━━━ DATASET RECORDS

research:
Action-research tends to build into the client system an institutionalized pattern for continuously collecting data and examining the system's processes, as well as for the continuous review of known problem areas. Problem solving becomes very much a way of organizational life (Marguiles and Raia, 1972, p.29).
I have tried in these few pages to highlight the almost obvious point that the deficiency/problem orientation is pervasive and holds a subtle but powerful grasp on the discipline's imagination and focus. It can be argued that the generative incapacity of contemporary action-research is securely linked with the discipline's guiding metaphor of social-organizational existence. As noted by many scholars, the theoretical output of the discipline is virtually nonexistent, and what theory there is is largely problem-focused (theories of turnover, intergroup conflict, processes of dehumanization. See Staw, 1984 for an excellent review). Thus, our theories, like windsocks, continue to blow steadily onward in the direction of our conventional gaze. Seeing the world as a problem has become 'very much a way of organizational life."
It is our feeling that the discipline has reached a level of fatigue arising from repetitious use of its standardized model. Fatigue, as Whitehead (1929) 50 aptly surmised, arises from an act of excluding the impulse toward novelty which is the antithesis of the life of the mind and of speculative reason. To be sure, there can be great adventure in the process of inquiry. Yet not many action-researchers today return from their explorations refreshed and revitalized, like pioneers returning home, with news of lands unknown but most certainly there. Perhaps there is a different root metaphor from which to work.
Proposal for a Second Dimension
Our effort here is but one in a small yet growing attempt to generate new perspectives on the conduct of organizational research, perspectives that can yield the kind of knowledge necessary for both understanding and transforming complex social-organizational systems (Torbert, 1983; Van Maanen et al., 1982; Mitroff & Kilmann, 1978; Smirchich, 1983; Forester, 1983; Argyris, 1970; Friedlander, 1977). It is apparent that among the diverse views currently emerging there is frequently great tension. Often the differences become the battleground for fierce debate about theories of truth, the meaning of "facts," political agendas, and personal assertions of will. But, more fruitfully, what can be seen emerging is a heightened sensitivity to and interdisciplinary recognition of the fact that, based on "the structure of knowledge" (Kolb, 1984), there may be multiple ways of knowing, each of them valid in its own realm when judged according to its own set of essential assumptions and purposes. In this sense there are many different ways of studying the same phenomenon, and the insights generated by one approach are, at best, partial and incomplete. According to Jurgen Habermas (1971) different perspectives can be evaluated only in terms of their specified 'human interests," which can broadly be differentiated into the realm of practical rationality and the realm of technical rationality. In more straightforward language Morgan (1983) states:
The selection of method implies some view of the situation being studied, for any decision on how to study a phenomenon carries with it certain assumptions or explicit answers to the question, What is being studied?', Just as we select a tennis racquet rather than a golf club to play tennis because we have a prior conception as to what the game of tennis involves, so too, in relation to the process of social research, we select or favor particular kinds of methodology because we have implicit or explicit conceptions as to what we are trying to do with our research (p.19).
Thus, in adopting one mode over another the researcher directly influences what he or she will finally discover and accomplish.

━━━━━━

Show all lines above that contain "problem".

# [RESULT OF THE TASK]
Action-research tends to build into the client system an institutionalized pattern for continuously collecting data and examining the system's processes, as well as for the continuous review of known problem areas. Problem solving becomes very much a way of organizational life (Marguiles and Raia, 1972, p.29).
I have tried in these few pages to highlight the almost obvious point that the deficiency/problem orientation is pervasive and holds a subtle but powerful grasp on the discipline's imagination and focus. It can be argued that the generative incapacity of contemporary action-research is securely linked with the discipline's guiding metaphor of social-organizational existence. As noted by many scholars, the theoretical output of the discipline is virtually nonexistent, and what theory there is is largely problem-focused (theories of turnover, intergroup conflict, processes of dehumanization. See Staw, 1984 for an excellent review). Thus, our theories, like windsocks, continue to blow steadily onward in the direction of our conventional gaze. Seeing the world as a problem has become 'very much a way of organizational life."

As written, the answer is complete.